The deconstruction of the concept of the subject in Derrida’s writings has accordingly led directly to the questions both of animality and of the difference between the sexes: There is a difference, but it is undecidable. The undecidability of the difference between man and animal means, first and foremost, that this difference is something other than pure opposition: "It is not the case that it is Man versus the Animal."1

Deleuze and Guattari similarly assume that art begins with the animal—at least the animal that demarcates a territory and builds a dwelling, activities that imply the emergence of sensual qualities (sensibilia) that are not merely functional but expressive.2 Expressivity transforms functions and celebrates qualities before extracting new causalities and finalities from them. This emergence, they claim, is already art, in its treatment of materials, in the postures and colors of the body, in the songs and cries. If that is the case: Does not then so-called man, in making art, realize humanity and animality as one? And is not then the animal already more than animalic, and man, more than anthropomorphic?

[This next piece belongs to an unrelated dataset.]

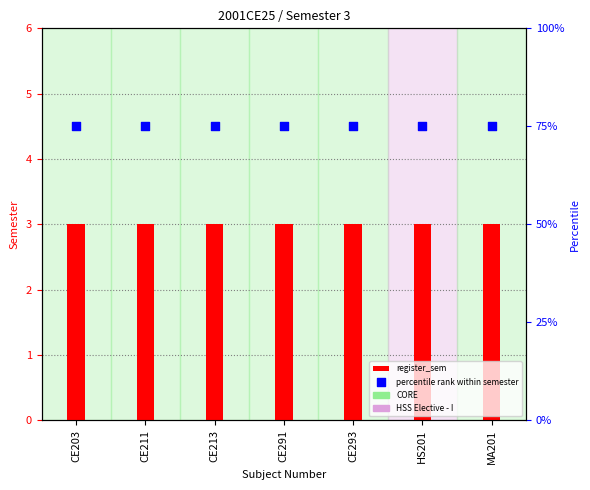

Is the value of register_sem at CE203 greater than the value of percentile rank within semester at CE293?

No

The question of animality touches upon all concepts and questions that neither deny the singularity of the human subject nor derive from it the need to install an absolute discontinuity between man and animal. The concept of life and the concept of politics and their conjunction in what Foucault and Agamben, for example, call biopolitics are directly related to the issues of animality, to the limits of humanity (Which human being is simply human? How much non-humanity and inhumanity are required to distance what we call man from what is outside him?) as much as the limits of animality (Where does the animal begin, and where does it end? Where does it mark a transition to the trans-animalic, which may already be the human?). Is the animal poor in world, the stone worldless, man world-forming, as Heidegger says?3 Is it that simple? Does not the animal have language? Is it not capable of social organization? Is it true that it is numbly tied up in its world without organizing, without forming a world by inventing and employing complex forms of communication?

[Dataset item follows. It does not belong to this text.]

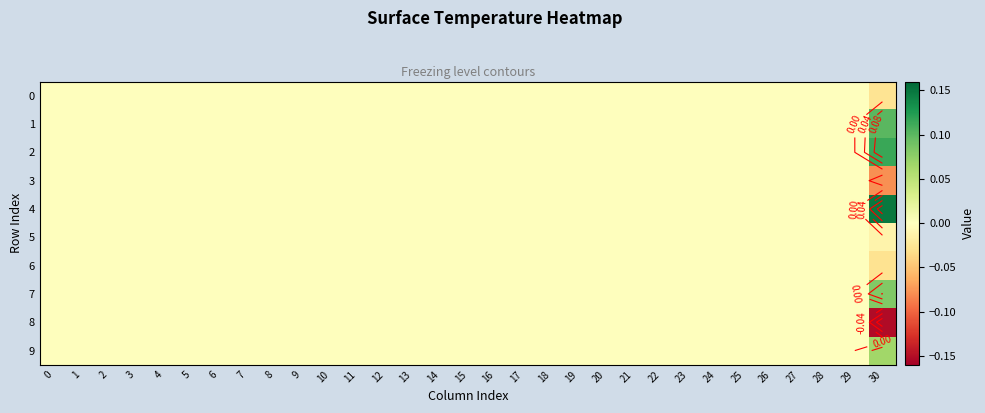

At which category is the sum across all series the highest?

30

With her book Le silence des bêtes (1998), Élisabeth de Fontenay has presented a comprehensive study, ranging from antiquity to contemporary philosophy, of the exclusion of the animal from the domain of the human.4 The ideal of a self-transparent ego cogito—the notion that man is, first and foremost, self-consciousness before finding his freedom of thought, judgment, and decision constrained by the fact of his vital foundations as well as his objective existence in the field of a socially, politically, and culturally overdetermined reality—must mediate itself to the share that darkness, the animalic and biological, has in it, instead of naively denying this share and losing its way in idealism. On the other hand, the hypostatization of corporeality and of the body that is virulent in contemporary philosophy runs the danger of being taken in by a regressive naturalism (and biologism) whose political consequences are alarming. Man is open to the animal, he is more than spirit and more than body, he is both in one, both at once. And the animal? In most cases, it is indeed not free to choose not to stand in relation to man, not to be subjected to his interests. To draw the conclusion that the animal is no more than an object, without any rights and without any self-determination, is not only ethically unacceptable; it is also, simply, bad philosophical thinking.

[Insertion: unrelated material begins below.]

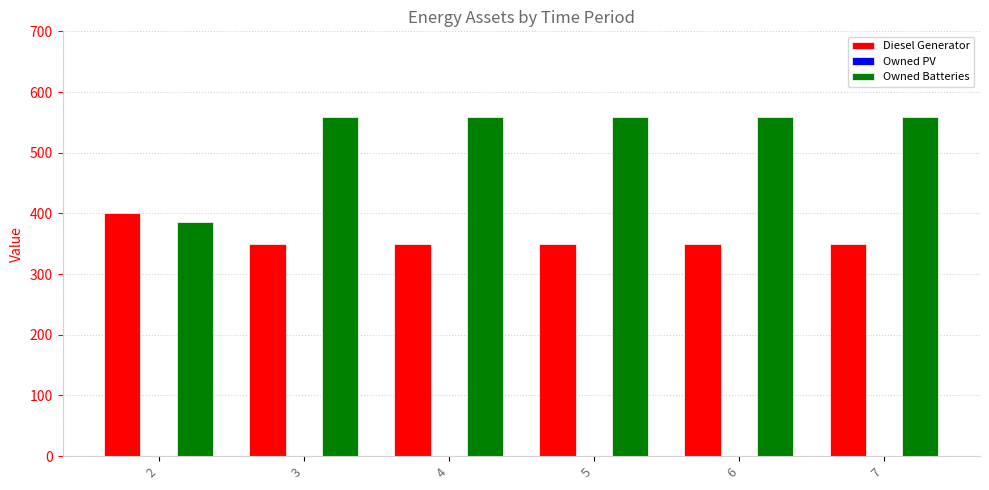

What is the difference between the highest and lowest values at 3?

209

  1. Jacques Derrida, Elisabeth Roudinesco, For What Tomorrow… A Dialogue, trans. Jeff Fort, Stanford: Stanford University Press 2004, 63.
  2. Gilles Deleuze, Félix Guattari, What Is Philosophy?, trans. Graham Burchell, Hugh Tomlinson, London: Verso 1994, 163–199.
  3. Martin Heidegger, The Fundamental Concepts of Metaphysics. World, Finitude, Solitude, trans. William McNeill and Nicholas Walker, Bloomington, In.: Indiana University Press 1995.
  4. Élisabeth de Fontenay, Le silence des bêtes. La philosophie à l’épreuve de l’animalité, Paris: Fayard 1998.